Bar Necessities
The Reading Room
Bitters

Bitters, and what a dash actually does.

Bitters are usually measured in dashes, not ounces, and less than 1/5th of the catalog calls for them. But that dash is essential — leave it out of a drink that wants it and something tastes missing.

Drinks that call for bitters 41 of 255 · 16%
  1. Angostura 30 12%
  2. Orange 11 4%
  3. Peychaud’s 2 1%
  4. Mole 1 <1%

Bitters are the quintessential potent potable. Angostura bitters are the most common — about 2/3rds of the dashes in the catalog are from Angostura. Note that the four rows above total more than the 41 drinks that use bitters, because three drinks (including the Vieux Carré) use two bitters.

A dash of bitters is a few drops of high-proof spirit that’s been steeped with bark, roots, citrus peel, and spice. It’d be odd to drink it straight, and in a finished cocktail it’s tough to put a finger on its flavor. But bitters pull the other ingredients together — it’s the seasoning of the bar, the way a chef’s pinch of salt isn’t a taste you notice but the thing that makes everything else taste like more of itself. Most drinks don’t need bitters, but the ones that do can’t do without it.

30 drinks

Angostura

the starting point

If you buy just one bottle of bitters, buy this one. Angostura is in 30 drinks — more than the other three bitters on this list combined — and it’s the aromatic dash behind the classics: the Old Fashioned, the Manhattan, the Rob Roy, the Champagne Cocktail. A couple of dashes, no more — it’s there to round the edges and add a dry, spiced lift, not to take over.

There’s one big exception to this rule, though: the Trinidad Sour, a modern classic. It uses a full ounce of Angostura — more than its whiskey — and turns the seasoning into the drink.

11 drinks

Orange

the second bottle

Orange bitters are the next one you’d buy — brighter and more citrus-forward than Angostura, and they’re most common in the gin-and-vermouth world. They’re the finishing note in a Martinez, a Bijou, a Tuxedo, a Pegu Club — older, more aromatic relatives of the Martini, where a couple of dashes lift the botanicals. Where Angostura adds spice and depth, orange adds top-end sparkle.

2 drinks

Peychaud’s

the soul of New Orleans

Peychaud’s is a one-city bitter. Lighter and more floral than Angostura, bright red, with an anise note, it’s at the heart of two classic New Orleans cocktails: the Sazerac, and the Vieux Carré (where it lives alongside Angostura). Two drinks in the catalog, and both are landmarks.

1 drink

Mole & others

the specialists

Past Angostura, orange, and Peychaud’s, bitters open into a craft aisle — celery, chocolate, cardamom, mole. The lone specialist in our catalog is mole bitters, the smoky-chocolate dash in an Oaxacan Old Fashioned. But there’s lots of room to experiment with other flavors, and the category is constantly expanding.

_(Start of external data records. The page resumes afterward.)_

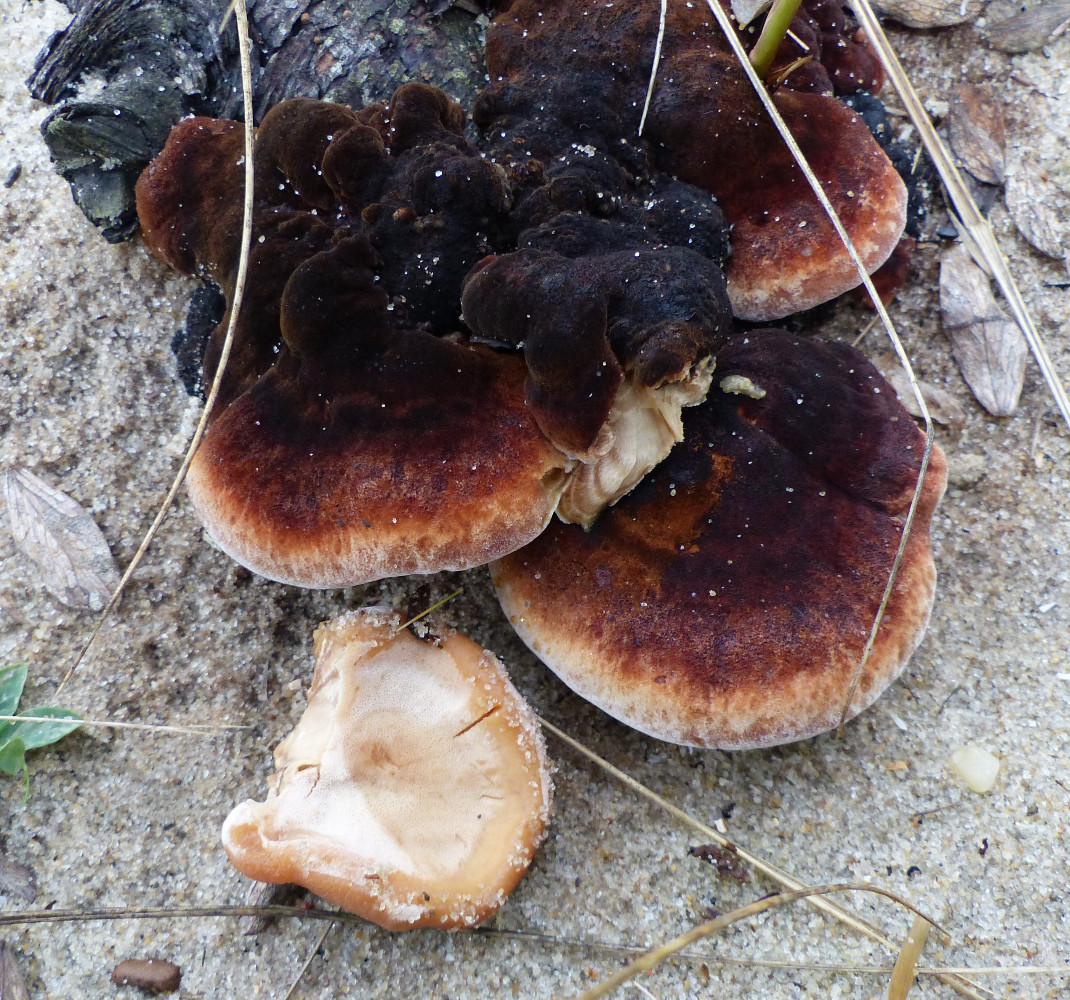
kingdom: Fungi
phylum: Basidiomycota
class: Agaricomycetes
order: Polyporales
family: Ischnodermataceae
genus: Ischnoderma
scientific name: Ischnoderma benzoinum
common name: gran-tjæreporesvamp
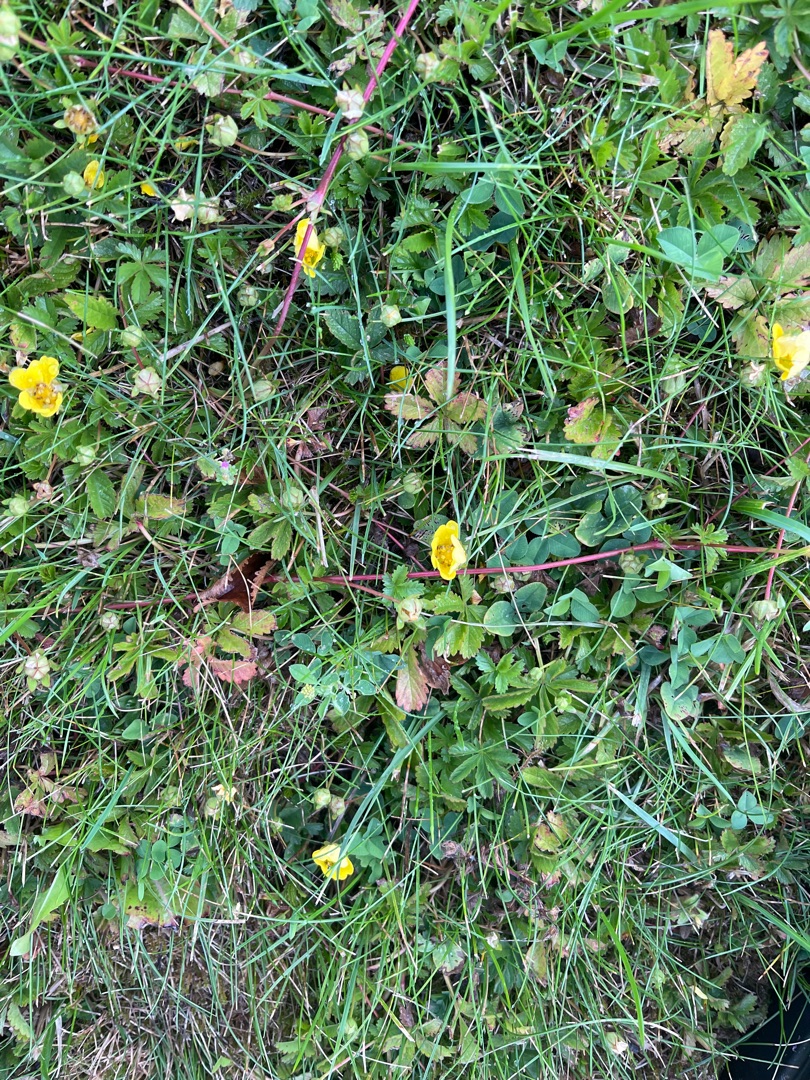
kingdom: Plantae
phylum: Tracheophyta
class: Magnoliopsida
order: Rosales
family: Rosaceae
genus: Potentilla
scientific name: Potentilla reptans
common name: Krybende potentil
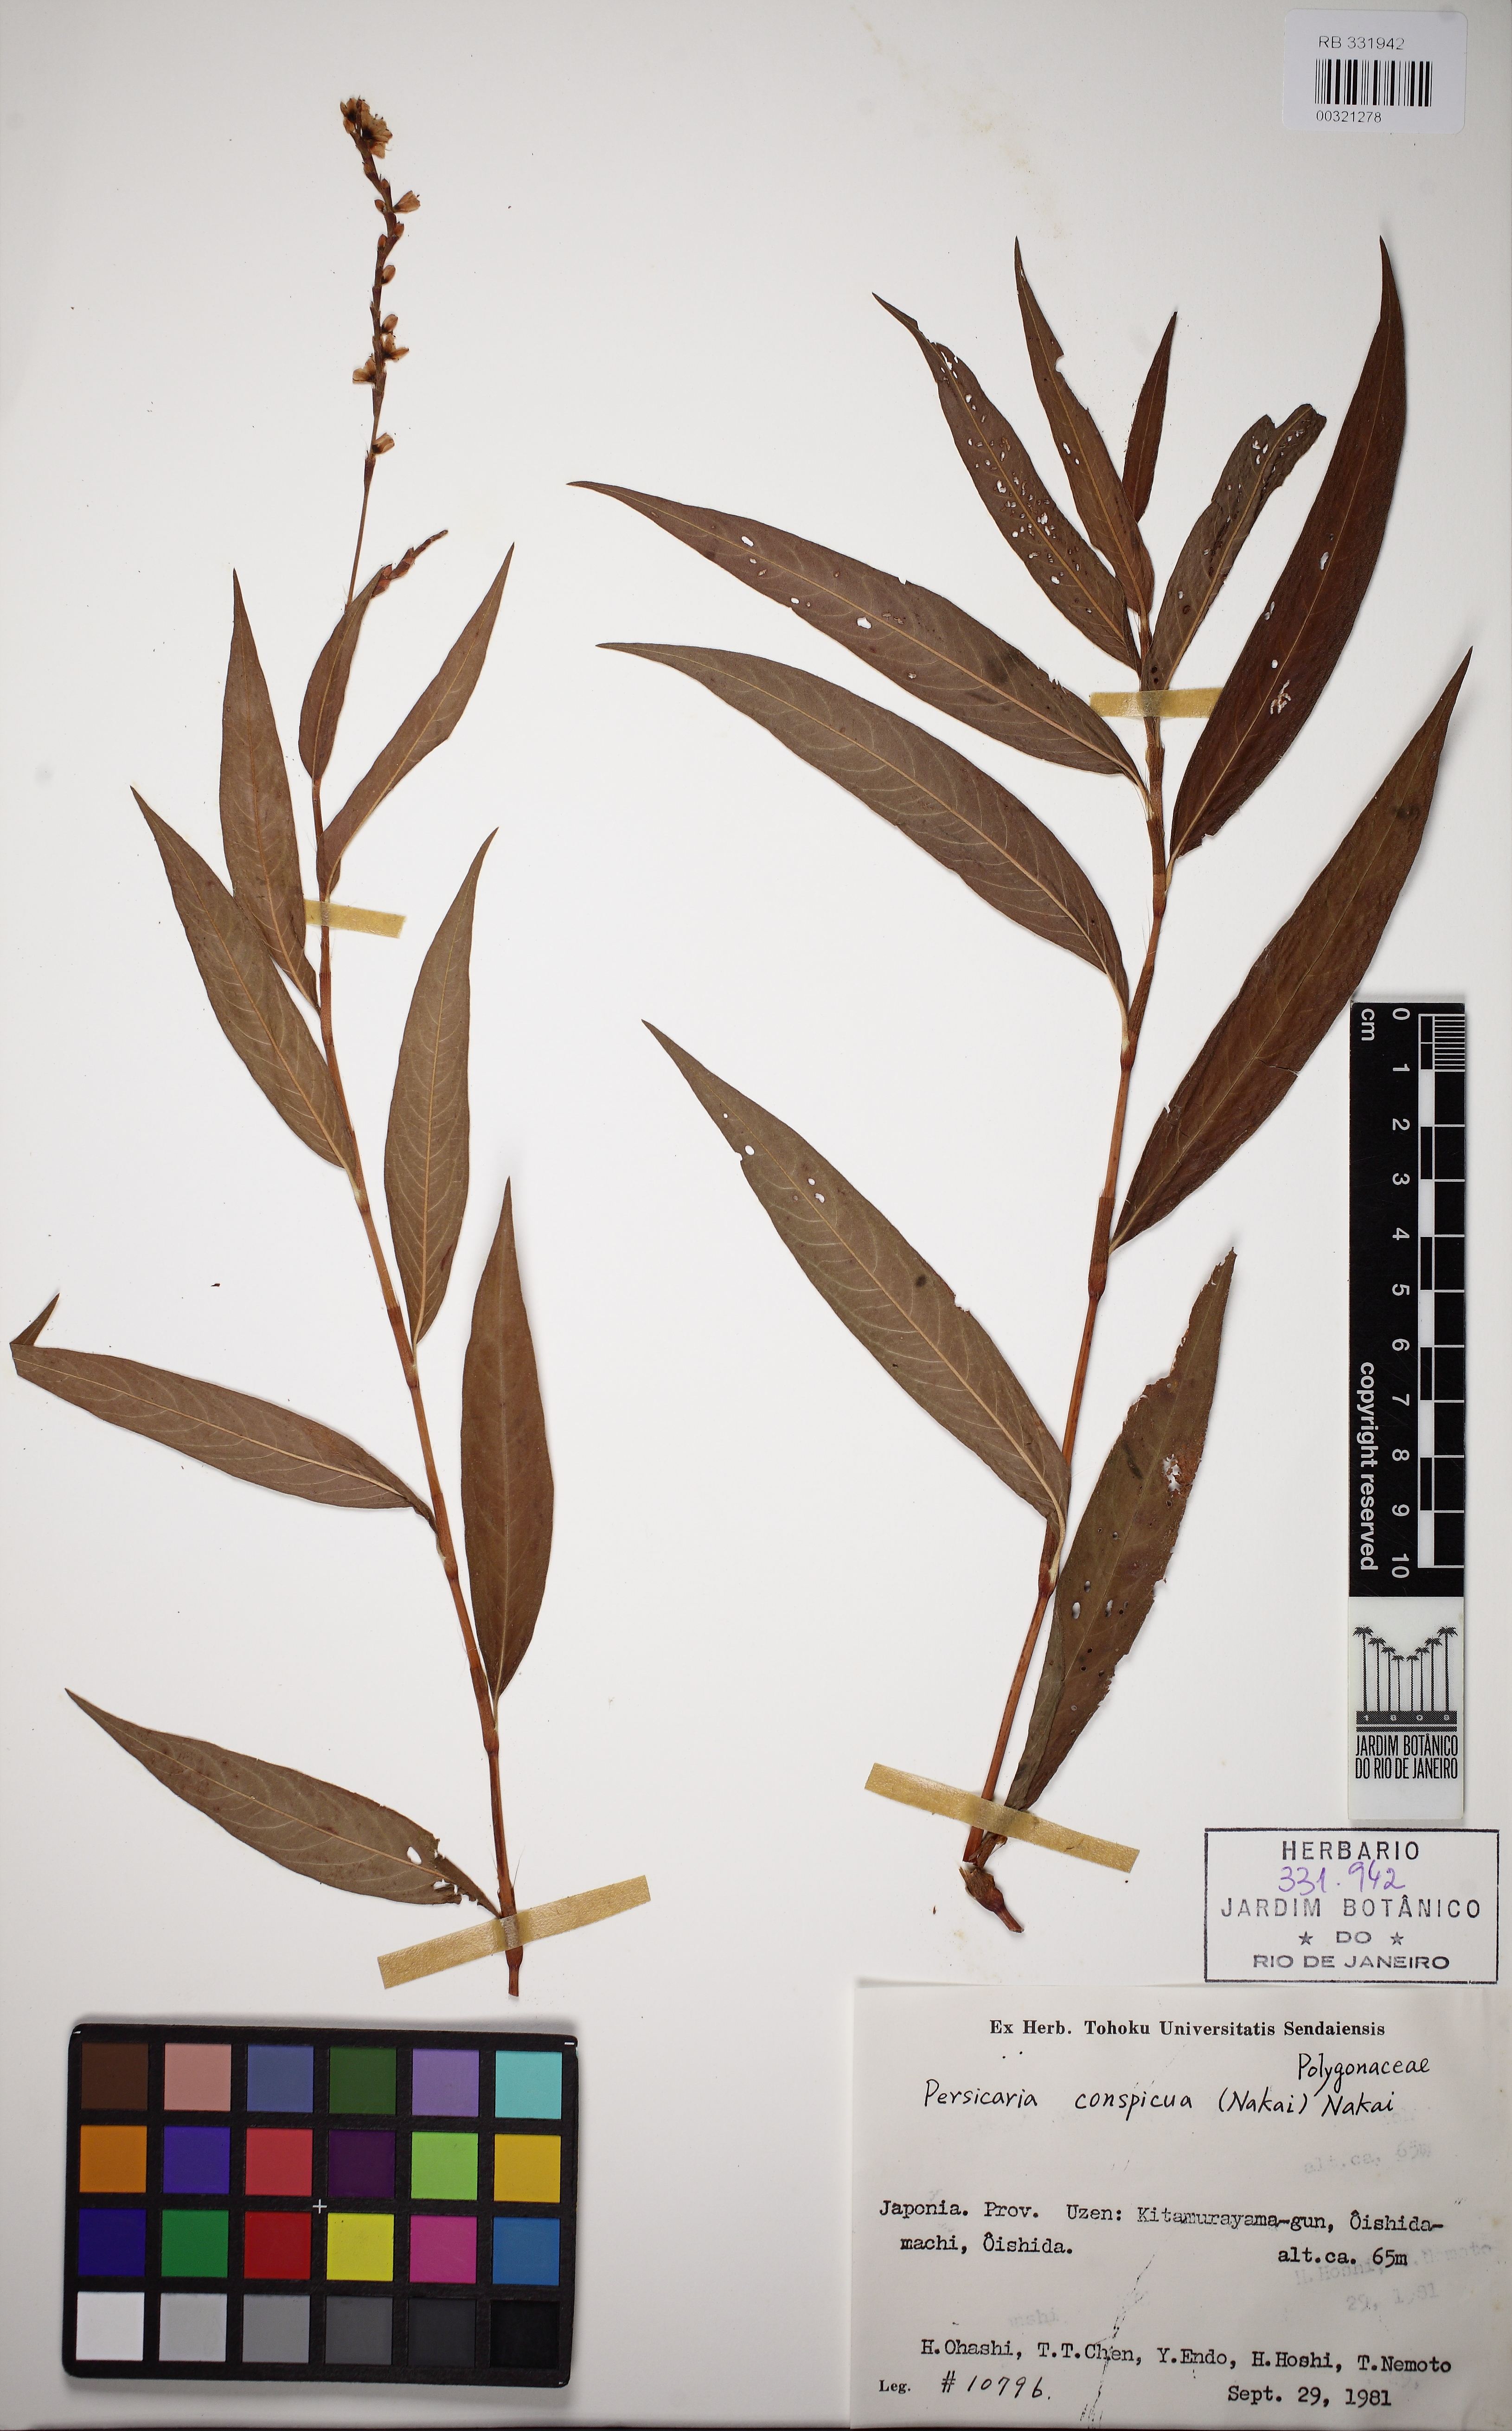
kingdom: Plantae
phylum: Tracheophyta
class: Magnoliopsida
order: Caryophyllales
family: Polygonaceae
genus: Persicaria
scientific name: Persicaria odorata
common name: Vietnamese-coriander
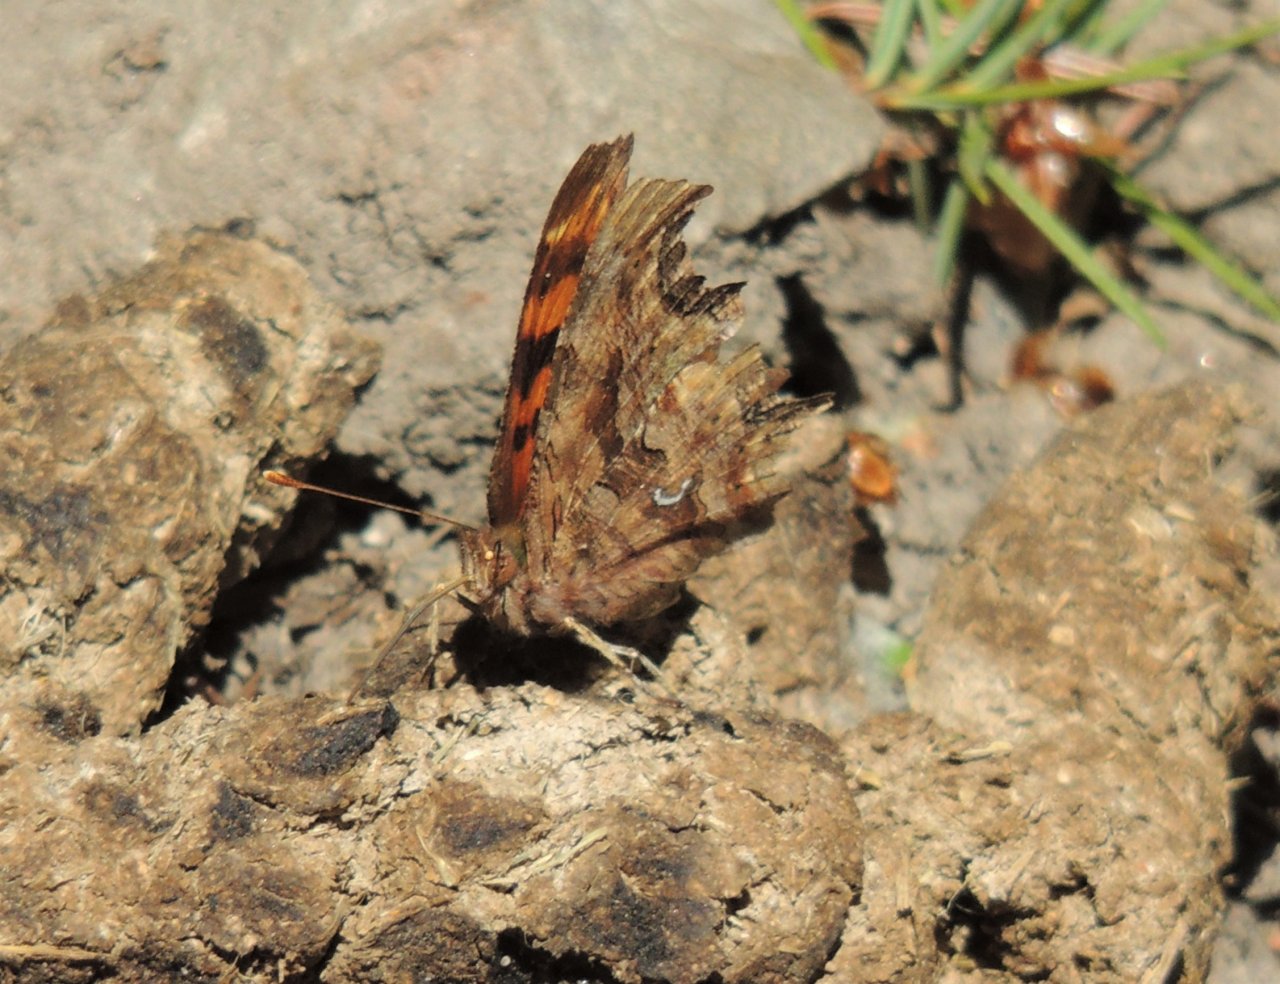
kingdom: Animalia
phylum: Arthropoda
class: Insecta
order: Lepidoptera
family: Nymphalidae
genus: Polygonia
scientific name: Polygonia satyrus
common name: Satyr Comma
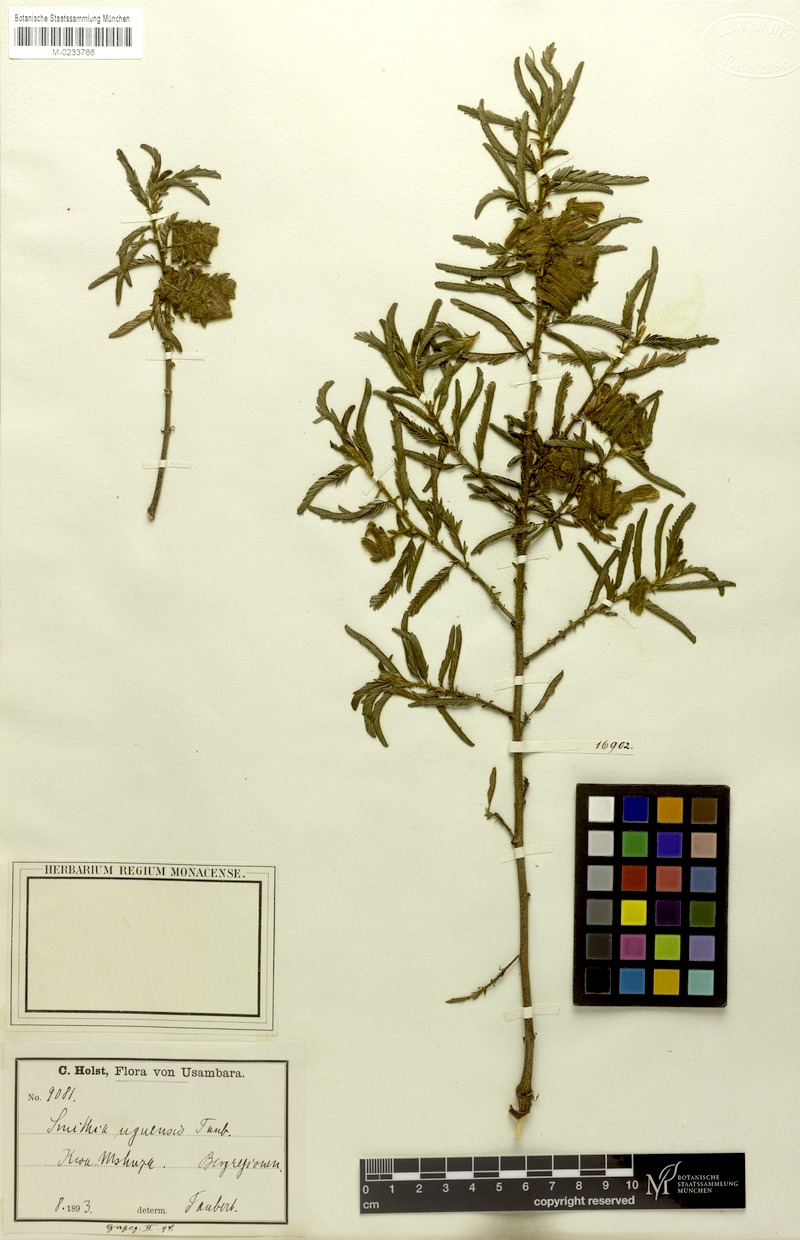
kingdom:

Bitters are the bottle people skip and the one that separates a flat drink from a finished one. Three of them — Angostura, orange, and Peychaud’s — cover 40 of the 41 drinks in the catalog that use any bitters at all. They’re affordable, keep for years, and a single dash is all any drink ever asks for.

Sources. Bitters as the cocktail’s seasoning — and the aromatic-versus-flavoring distinction — is the throughline of Brad Thomas Parsons’ Bitters (2011), the standard modern reference; see also Difford’s Guide. Angostura was created in 1824 by Dr. Johann Siegert in the town of Angostura, Venezuela; Peychaud’s traces to Antoine Peychaud, a Creole apothecary in New Orleans. The counts are computed live from this catalog’s own ingredient lists across all 255 drinks — 41 of them carry bitters.